▶ **EXERCISE OBJECTIVE**: Lines in the entries below where the word "PacketScalar" shows up should each be copied.

▶ **EXERCISE DATA**:
|---|
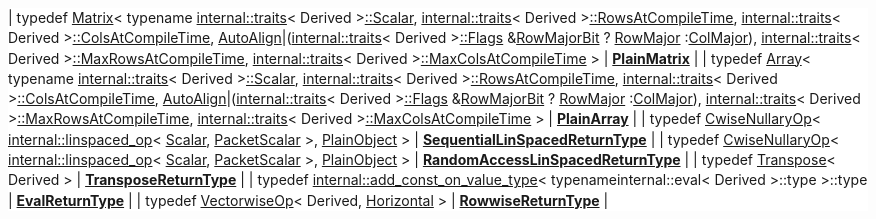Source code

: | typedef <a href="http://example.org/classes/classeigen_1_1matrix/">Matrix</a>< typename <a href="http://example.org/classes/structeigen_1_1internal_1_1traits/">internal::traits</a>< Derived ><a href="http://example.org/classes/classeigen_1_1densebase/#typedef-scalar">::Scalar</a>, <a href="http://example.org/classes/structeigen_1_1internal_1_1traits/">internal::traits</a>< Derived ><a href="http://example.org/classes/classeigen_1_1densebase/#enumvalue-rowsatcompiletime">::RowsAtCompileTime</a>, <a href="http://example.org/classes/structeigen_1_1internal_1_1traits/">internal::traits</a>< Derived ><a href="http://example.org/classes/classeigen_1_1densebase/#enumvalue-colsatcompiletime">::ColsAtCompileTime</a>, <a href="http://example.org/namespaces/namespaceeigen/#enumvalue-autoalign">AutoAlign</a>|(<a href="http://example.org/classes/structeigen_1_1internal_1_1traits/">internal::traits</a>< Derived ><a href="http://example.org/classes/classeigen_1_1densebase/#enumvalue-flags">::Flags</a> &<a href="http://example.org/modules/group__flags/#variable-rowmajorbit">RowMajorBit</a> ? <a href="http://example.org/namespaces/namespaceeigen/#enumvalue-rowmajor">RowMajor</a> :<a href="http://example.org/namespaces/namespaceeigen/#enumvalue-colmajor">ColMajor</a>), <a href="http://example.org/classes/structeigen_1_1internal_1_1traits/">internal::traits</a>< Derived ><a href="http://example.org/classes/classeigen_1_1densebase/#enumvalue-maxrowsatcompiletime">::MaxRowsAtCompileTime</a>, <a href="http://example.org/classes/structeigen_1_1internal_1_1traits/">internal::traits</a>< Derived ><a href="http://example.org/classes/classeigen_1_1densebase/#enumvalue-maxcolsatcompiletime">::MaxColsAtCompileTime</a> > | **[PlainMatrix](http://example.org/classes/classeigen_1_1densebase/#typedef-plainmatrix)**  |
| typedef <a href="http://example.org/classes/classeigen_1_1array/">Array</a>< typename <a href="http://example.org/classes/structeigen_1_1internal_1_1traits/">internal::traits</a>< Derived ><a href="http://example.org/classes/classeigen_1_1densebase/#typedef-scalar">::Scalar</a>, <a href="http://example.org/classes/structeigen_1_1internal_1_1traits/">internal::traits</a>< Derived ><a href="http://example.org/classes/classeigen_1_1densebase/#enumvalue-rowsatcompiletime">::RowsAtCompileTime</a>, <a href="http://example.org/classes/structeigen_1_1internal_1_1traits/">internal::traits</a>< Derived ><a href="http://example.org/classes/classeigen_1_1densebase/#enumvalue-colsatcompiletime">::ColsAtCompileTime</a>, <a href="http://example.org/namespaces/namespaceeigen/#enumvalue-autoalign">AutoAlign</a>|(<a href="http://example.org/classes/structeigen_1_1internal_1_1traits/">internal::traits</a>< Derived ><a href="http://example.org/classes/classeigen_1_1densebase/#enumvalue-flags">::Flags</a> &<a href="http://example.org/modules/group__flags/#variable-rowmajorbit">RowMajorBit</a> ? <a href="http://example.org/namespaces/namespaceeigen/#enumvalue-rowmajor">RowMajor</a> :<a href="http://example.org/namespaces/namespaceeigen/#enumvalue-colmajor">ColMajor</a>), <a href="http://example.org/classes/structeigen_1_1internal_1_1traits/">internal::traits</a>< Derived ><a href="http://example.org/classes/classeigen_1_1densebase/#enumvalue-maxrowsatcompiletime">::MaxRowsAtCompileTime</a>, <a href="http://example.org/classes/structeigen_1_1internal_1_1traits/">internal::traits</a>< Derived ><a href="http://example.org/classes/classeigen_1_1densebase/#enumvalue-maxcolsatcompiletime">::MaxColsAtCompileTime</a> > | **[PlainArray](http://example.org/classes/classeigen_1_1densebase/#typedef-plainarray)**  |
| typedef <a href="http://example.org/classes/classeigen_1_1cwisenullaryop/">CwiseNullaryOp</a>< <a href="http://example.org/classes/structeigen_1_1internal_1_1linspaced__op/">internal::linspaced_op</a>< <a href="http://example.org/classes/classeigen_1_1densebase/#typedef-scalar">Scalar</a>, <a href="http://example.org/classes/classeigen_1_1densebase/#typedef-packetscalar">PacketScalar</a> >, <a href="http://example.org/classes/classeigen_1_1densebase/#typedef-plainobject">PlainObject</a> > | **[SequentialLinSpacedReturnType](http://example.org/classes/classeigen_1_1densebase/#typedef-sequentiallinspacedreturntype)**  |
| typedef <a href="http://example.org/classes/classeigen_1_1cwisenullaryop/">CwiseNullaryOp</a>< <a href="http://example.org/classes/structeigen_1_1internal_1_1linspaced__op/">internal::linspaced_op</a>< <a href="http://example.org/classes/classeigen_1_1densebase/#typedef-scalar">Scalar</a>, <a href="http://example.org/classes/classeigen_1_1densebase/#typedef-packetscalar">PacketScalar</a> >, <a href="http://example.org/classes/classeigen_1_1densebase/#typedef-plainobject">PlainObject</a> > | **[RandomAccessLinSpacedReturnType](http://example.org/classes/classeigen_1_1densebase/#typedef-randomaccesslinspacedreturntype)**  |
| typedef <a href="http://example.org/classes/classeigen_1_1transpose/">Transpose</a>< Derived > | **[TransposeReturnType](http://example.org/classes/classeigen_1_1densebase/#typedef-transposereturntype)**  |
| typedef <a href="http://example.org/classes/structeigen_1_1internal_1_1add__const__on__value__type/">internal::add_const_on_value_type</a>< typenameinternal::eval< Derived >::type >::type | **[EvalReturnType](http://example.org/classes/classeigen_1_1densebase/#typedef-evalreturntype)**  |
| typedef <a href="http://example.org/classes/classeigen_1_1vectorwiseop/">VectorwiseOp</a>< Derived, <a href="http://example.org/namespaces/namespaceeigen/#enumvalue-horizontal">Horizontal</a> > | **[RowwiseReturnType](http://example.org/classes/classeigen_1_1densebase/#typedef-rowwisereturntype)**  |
|---|
▶ **WRITTEN ANSWER**:
| typedef <a href="http://example.org/classes/classeigen_1_1cwisenullaryop/">CwiseNullaryOp</a>< <a href="http://example.org/classes/structeigen_1_1internal_1_1linspaced__op/">internal::linspaced_op</a>< <a href="http://example.org/classes/classeigen_1_1densebase/#typedef-scalar">Scalar</a>, <a href="http://example.org/classes/classeigen_1_1densebase/#typedef-packetscalar">PacketScalar</a> >, <a href="http://example.org/classes/classeigen_1_1densebase/#typedef-plainobject">PlainObject</a> > | **[SequentialLinSpacedReturnType](http://example.org/classes/classeigen_1_1densebase/#typedef-sequentiallinspacedreturntype)**  |
| typedef <a href="http://example.org/classes/classeigen_1_1cwisenullaryop/">CwiseNullaryOp</a>< <a href="http://example.org/classes/structeigen_1_1internal_1_1linspaced__op/">internal::linspaced_op</a>< <a href="http://example.org/classes/classeigen_1_1densebase/#typedef-scalar">Scalar</a>, <a href="http://example.org/classes/classeigen_1_1densebase/#typedef-packetscalar">PacketScalar</a> >, <a href="http://example.org/classes/classeigen_1_1densebase/#typedef-plainobject">PlainObject</a> > | **[RandomAccessLinSpacedReturnType](http://example.org/classes/classeigen_1_1densebase/#typedef-randomaccesslinspacedreturntype)**  |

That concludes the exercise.